The annual Elijah E. Cummings Democracy and Freedom Festivals—”a free event brings together scholars and practitioners from across the country to join with the Johns Hopkins and Baltimore communities as we grapple with some of the most urgent challenges facing democracy, model civic engagement across divides, and celebrate democratic resilience and opportunity”.

Hopkins Votes

Source: Website

Johns Hopkins University takes seriously its obligation to cultivate active and engaged citizens. Hopkins Votes provides resources and guidance to help JHU students and employees participate in the democratic process.

Hopkins Votes is a nonpartisan initiative that provides voter assistance and education to Johns Hopkins University faculty, staff, students, and the wider community. We are committed to facilitating access to the electoral process for all eligible voters, regardless of an individual’s political affiliation, location, voting method, or registration status.

Publications

What Universities Owe Democracy

Other Publications

Source: JHU Biography

A law and economics scholar, Daniels is also co-author of seven previous books and dozens of scholarly articles on the intersections of law, economics, development, and public policy in areas such as corporate and securities law, social and economic regulation, and the role of law and legal institutions in promoting third-world development.

**Task list**
1. Reproduce the part of the Johns Hopkins democracy page starting at "What Universities Owe" and ending at "promoting third-world development.".
2. In one to three sentences, explain from the Johns Hopkins democracy page what obligation the university takes seriously and what Hopkins Votes provides to help students and employees in light of it.
3. Write what comes next in the Johns Hopkins democracy page, continuing after its final sentence about Daniels.
The rows are separate material from the Johns Hopkins democracy page.

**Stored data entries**
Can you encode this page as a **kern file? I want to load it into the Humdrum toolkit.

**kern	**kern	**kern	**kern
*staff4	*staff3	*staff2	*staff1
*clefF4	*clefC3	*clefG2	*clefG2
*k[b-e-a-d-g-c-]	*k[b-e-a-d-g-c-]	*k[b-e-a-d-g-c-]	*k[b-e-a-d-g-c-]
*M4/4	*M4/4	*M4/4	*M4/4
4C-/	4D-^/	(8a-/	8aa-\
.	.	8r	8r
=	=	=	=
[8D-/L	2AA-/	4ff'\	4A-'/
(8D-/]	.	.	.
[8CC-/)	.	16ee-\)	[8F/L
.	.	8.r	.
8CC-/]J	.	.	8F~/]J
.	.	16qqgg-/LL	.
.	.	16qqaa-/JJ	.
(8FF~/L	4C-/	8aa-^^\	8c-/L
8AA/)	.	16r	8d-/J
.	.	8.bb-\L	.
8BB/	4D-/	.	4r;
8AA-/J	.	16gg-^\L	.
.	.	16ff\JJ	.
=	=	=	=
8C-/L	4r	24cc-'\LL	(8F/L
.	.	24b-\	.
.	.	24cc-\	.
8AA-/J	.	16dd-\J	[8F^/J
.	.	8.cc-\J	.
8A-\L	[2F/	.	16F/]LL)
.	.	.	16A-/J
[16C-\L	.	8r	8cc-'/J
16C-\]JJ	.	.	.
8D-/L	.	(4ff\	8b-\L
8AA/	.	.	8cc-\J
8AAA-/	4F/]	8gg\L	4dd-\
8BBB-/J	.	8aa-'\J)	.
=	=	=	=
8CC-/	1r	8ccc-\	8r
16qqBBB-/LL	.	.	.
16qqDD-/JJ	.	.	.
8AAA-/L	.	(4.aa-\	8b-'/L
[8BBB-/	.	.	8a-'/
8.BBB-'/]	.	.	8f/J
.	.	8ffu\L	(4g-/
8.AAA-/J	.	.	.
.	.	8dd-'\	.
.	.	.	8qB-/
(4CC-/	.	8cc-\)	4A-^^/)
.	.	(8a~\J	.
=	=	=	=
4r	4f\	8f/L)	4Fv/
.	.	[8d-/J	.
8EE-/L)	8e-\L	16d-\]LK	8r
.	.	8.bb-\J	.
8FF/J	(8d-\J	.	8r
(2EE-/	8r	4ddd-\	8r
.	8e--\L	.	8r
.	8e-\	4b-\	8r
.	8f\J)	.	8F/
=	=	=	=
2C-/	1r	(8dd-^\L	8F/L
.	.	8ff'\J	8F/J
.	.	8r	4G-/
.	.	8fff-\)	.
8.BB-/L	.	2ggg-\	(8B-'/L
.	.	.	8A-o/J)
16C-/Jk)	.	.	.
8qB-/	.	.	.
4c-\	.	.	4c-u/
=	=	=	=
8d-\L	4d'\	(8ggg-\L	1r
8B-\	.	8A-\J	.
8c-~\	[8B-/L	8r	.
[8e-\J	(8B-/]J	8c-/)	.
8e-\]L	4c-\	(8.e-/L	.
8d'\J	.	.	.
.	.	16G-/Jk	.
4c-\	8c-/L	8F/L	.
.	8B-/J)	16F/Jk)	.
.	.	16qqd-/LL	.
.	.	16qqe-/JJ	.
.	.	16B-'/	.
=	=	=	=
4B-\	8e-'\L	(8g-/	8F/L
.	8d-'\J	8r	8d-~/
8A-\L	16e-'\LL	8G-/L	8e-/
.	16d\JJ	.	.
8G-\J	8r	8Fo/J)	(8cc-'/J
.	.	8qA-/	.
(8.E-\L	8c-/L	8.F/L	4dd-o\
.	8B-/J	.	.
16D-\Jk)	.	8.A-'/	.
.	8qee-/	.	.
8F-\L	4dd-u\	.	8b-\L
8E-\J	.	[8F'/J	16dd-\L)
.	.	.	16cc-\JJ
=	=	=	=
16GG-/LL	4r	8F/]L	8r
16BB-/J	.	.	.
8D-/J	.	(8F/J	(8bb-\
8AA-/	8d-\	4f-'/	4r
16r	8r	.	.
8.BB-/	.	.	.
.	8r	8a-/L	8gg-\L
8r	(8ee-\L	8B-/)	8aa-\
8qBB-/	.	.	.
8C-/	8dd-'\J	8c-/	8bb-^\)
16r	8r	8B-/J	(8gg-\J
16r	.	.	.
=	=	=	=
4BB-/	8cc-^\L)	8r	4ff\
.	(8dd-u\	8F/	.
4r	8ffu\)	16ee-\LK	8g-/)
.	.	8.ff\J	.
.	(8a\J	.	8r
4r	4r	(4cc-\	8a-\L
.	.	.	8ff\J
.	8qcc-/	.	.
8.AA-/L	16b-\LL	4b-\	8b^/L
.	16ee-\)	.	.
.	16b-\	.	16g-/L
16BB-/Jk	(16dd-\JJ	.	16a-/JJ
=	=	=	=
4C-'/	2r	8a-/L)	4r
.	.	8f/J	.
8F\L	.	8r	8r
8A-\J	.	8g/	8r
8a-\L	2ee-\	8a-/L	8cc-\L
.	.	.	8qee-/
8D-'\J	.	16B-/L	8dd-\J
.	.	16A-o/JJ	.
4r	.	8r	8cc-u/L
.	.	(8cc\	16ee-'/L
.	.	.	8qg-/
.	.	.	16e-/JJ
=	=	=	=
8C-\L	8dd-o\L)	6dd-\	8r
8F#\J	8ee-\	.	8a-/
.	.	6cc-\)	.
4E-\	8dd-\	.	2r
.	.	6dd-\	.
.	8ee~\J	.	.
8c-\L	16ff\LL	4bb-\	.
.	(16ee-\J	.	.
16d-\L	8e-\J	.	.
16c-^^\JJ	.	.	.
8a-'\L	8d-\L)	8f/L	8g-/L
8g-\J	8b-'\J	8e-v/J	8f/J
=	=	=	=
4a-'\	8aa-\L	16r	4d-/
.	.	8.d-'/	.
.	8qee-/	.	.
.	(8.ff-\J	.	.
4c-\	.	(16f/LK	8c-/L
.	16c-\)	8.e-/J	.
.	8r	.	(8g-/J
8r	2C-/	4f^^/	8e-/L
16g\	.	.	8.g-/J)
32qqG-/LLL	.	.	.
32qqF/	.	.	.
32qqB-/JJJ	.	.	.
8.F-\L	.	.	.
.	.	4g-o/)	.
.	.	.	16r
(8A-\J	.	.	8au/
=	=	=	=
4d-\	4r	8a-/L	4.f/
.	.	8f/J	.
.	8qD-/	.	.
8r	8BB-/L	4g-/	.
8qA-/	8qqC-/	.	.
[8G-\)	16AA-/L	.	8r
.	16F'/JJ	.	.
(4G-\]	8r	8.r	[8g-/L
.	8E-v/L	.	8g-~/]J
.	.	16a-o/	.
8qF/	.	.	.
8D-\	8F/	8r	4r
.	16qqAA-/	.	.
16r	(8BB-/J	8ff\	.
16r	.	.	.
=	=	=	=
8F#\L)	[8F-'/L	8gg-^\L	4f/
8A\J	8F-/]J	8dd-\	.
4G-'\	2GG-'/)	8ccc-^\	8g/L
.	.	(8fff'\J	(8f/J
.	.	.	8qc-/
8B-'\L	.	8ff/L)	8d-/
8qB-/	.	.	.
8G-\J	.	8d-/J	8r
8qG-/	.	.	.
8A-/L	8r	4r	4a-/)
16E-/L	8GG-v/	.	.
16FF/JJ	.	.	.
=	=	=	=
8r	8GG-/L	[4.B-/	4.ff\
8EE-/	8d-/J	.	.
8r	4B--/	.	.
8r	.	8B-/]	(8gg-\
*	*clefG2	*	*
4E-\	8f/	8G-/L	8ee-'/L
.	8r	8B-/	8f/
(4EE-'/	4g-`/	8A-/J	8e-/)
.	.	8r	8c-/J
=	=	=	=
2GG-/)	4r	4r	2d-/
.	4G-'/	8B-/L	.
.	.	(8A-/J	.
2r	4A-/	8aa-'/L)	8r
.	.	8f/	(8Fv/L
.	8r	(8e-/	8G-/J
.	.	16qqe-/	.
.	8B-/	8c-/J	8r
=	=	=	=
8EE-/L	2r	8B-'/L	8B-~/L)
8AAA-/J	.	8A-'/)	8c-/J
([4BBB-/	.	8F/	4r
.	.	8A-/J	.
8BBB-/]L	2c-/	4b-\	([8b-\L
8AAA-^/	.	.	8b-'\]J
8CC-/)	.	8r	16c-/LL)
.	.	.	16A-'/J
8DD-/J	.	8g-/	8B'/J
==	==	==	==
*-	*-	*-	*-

**Responses to the exercise**
1.
What Universities Owe Democracy

Other Publications

Source: JHU Biography

A law and economics scholar, Daniels is also co-author of seven previous books and dozens of scholarly articles on the intersections of law, economics, development, and public policy in areas such as corporate and securities law, social and economic regulation, and the role of law and legal institutions in promoting third-world development.

2. Johns Hopkins University takes seriously its obligation to cultivate active and engaged citizens. To that end, Hopkins Votes provides resources and guidance to help JHU students and employees participate in the democratic process.

3.
Over his three decades as an academic leader, Daniels writing has focused on the constraints facing young investigators in American life-science research, the opportunities for anchor institutions to support local economic growth, the significance of the humanities in education and society, and the governance of public and private universities. He chaired a congressionally mandated National Academies of Sciences, Engineering, and Medicine commission whose 2018 final report addressed the challenges confronting postdoctoral students and young faculty members in the life sciences.

See Research Gate for all publications

More Information

Financial Aid

Source: JHU Biography

Long a champion of reducing barriers to participation in higher education by students from diverse and lower socioeconomic backgrounds, Daniels committed the university at his installation to enhancing its financial aid program and becoming need-blind. A landmark gift of $1.8 billion for student financial aid from alumnus Michael Bloomberg has now made Hopkins permanently need-blind and no-loan for all undergraduate students.

During Daniels’ presidency, the university has dramatically increased the diversity and academic excellence of the undergraduate study body, which now ranks among the very highest in the nation.With the aim to make similar progress in its graduate ranks, Johns Hopkins launched the $150 million Vivien Thomas Scholars Initiative to expand pathways for underrepresented minority scholars in STEM PhD programs, which in 2022 welcomed its inaugural cohort of 20 Vivien Thomas scholars.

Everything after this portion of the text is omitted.